PHOTOINDUCED ELECTRON-TRANSFER AND GEMINATE RECOMBINATION IN SOLUTION

Intermolecular electron transfer and geminate recombination are explored experimentally in both solid and liquid solutions using the same donor-acceptor pair. The solvents were chosen to have similar chemical and dielectric properties, but vastly different viscosities. Systems of an electron donor, rubrene, and varying concentrations of an electron acceptor, duroquinone, were studied. The solvents used were diethyl sebacate (liquid) and sucrose octaacetate (solid). Forward electron transfer was studied using time-resolved and steady-state fluorescence measurements for a variety of acceptor concentrations. Electron back-transfer (geminate recombination) was measured using pump-probe experiments.
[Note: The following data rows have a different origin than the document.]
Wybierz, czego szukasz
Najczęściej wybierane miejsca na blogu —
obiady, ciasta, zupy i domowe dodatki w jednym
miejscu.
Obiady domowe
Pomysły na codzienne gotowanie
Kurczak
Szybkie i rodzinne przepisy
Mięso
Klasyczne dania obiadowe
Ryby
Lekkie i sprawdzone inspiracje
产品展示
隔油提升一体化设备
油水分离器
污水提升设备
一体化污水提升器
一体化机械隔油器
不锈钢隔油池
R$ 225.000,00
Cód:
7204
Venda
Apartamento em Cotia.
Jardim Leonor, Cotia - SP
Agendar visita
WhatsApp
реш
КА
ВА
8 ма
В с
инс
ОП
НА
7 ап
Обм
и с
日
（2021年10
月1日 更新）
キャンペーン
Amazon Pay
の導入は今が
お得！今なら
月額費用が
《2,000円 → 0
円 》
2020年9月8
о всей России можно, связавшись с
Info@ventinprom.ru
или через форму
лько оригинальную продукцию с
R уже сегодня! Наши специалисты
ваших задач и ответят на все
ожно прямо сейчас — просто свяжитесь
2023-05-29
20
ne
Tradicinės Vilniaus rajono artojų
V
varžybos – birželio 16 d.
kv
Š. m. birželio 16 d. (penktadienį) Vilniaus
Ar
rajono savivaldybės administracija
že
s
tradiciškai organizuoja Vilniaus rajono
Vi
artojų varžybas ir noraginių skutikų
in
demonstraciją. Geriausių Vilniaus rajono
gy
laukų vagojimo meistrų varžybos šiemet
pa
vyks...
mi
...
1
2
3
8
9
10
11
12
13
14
The data were analyzed using a theoretical treatment that takes into account diffusion of the donor and acceptors, a distance-dependent (exponential) transfer rate, Coulomb interactions between the ions generated by the forward transfer, and donor-acceptor and acceptor-acceptor excluded volumes. The forward transfer data, in both the solid and liquid solutions, are in very good agreement with calculations. Virtually identical forward transfer parameters are obtained from the solid and liquid samples. The back-transfer parameters obtained from the measurements on solid solution are able to reproduce the liquid solution's back-transfer data, but only when the high-frequency dielectric constant is used. The use of this value for the dielectric constant is discussed.